1.唐突すぎた宗門特別推薦
今年になって、与党が、宗教法人を公益法人の範疇から外す具体的な動きを始めました。税収不足から宗教法人に課税をする動きとして法改正が立案されたのです。宗教法人への課税は、収益にこだわりの少ない普通の宗教法人ほどダメージを受けます。納税のために営業努力をしなければ法人の維持ができなくなったとしたら、宗教の本来の姿は失われてしまいます。
そのことに対する危機感から、宗門が政治に関わらなければならないと強く意識し、今回の参議院議員選挙にあたって、宗門特別推薦という新しい制度が施行されたということであります。

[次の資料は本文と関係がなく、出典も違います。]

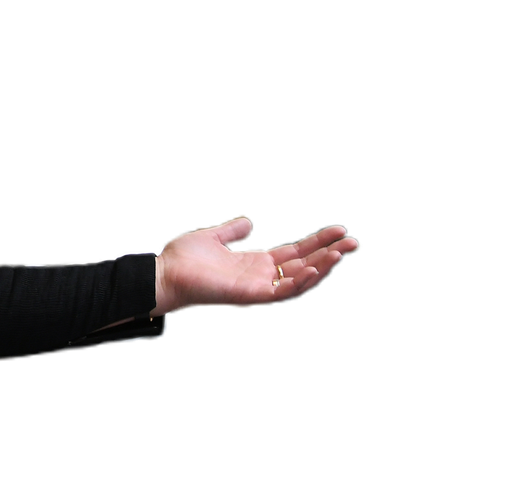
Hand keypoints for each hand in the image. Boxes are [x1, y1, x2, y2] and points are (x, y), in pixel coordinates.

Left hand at [153, 216, 358, 315]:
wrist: (164, 273)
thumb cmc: (183, 259)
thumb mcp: (213, 237)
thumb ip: (232, 232)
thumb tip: (249, 223)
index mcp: (255, 263)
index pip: (294, 252)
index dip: (316, 243)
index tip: (339, 231)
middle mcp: (261, 276)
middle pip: (303, 264)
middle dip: (329, 254)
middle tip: (355, 241)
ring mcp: (258, 288)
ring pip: (299, 280)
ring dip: (322, 268)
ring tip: (342, 253)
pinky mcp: (250, 295)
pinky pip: (281, 292)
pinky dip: (299, 282)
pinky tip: (313, 268)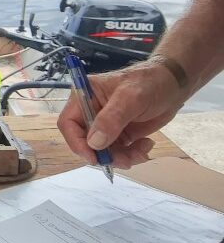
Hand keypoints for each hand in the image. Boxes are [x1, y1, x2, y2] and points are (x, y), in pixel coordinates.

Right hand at [56, 60, 183, 167]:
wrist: (174, 84)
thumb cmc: (149, 83)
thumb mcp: (131, 98)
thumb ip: (111, 119)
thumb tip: (94, 143)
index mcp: (84, 96)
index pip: (68, 123)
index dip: (76, 142)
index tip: (94, 158)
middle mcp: (90, 111)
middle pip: (84, 141)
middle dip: (103, 154)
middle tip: (126, 160)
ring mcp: (105, 124)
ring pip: (102, 151)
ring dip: (121, 157)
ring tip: (142, 152)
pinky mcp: (118, 133)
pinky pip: (117, 152)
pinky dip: (131, 154)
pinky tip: (146, 145)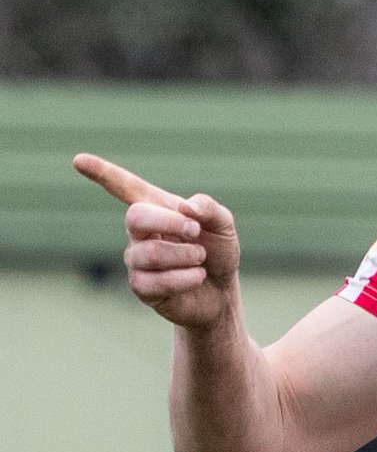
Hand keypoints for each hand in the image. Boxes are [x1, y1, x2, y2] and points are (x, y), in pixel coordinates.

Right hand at [73, 153, 239, 328]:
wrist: (221, 291)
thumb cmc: (217, 251)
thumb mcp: (223, 225)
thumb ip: (209, 209)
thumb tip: (187, 208)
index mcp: (156, 208)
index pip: (124, 187)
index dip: (103, 174)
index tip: (79, 160)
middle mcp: (140, 232)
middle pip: (135, 217)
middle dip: (168, 222)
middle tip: (194, 230)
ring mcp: (137, 260)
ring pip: (149, 253)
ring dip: (184, 255)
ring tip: (200, 258)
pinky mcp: (141, 287)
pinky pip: (154, 282)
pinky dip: (185, 278)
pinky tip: (198, 276)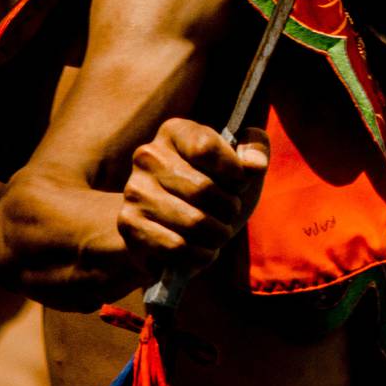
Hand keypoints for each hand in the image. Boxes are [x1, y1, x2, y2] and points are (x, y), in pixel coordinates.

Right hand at [118, 119, 269, 278]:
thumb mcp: (240, 165)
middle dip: (228, 209)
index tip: (238, 183)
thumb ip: (256, 148)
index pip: (206, 148)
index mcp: (174, 131)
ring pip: (192, 222)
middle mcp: (147, 156)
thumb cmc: (212, 187)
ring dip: (217, 235)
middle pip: (202, 188)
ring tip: (218, 234)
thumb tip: (254, 165)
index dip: (233, 171)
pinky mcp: (129, 226)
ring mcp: (135, 191)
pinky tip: (202, 250)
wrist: (168, 224)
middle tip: (230, 214)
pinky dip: (199, 254)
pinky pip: (176, 247)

しかし、宗門の人々がそのことを知るのは選挙が始まってからです。
私たちが、政治を常に意識していなければならないことは当然のことであり、総局には、包括法人としてその責任があることも否定しません。しかし、総局に強い危機感があったとしても、宗門が政治とどのように関わるかとの論議をまったく経ることなく、いきなり選挙に関わるこの度の決定は、あまりにも唐突すぎたのではないでしょうか。
2.宗門の機能を読み誤った
今回、選挙が近づくにつれて、宗門特別推薦の意味が明らかになり、宗門内に動揺が広がりました。それは、宗門が推薦をするだけでなく選挙運動もするということが明らかになったからです。しかし、我が宗門は創価学会のような選挙のための機能は持ち合わせていません。選挙運動に関わっている僧侶は稀です。むしろ、門徒組織を維持していくために、選挙には努めて関わらないようにしているのが普通です。したがって、通常では寺という組織が選挙に関わることはまずないといっても過言ではないでしょう。僧侶個人の投票行動と寺という組織は別であるという姿勢です。
そこで、目標15万票集めろと言われても、どうにもならないのが現実。門徒の多くはすでに地元で別の選挙組織に所属しているのですから、住職としては、つらいものがあります。本山や教区、組の法要や法座に門徒を動員するのとわけが違います。大遠忌懇志の進納より困難な目標だったのです。今回の結果は、その現実から考えるとむしろ上出来だったと考えられます。
本来、寺院が組織票という政治機能を持つことと、念仏の道場としての機能はまったく別物です。
したがって、総局は、宗門組織の機能を読み誤ったといえます。
藤谷光信氏には、今後宗門代表の国会議員として頑張っていただかなければならないことであります。しかし、今回の選挙で、なぜ藤谷氏が宗門代表として全国区である比例区候補として選出されたのかは、ついに不明のままでありました。
今までの宗門推薦と同じように、推薦依頼があればほぼ認めてきたあり方を踏襲したとすればあり方としては一応納得できます。しかし、今後、住職が参院比例区で立候補した場合、党派を問わず、また何人候補者がでてもこのたびと同じような選挙運動を展開するのでしょうか。
宗門特別推薦選挙の是非については、宗会であらためて論議していただかなければならないことではないでしょうか。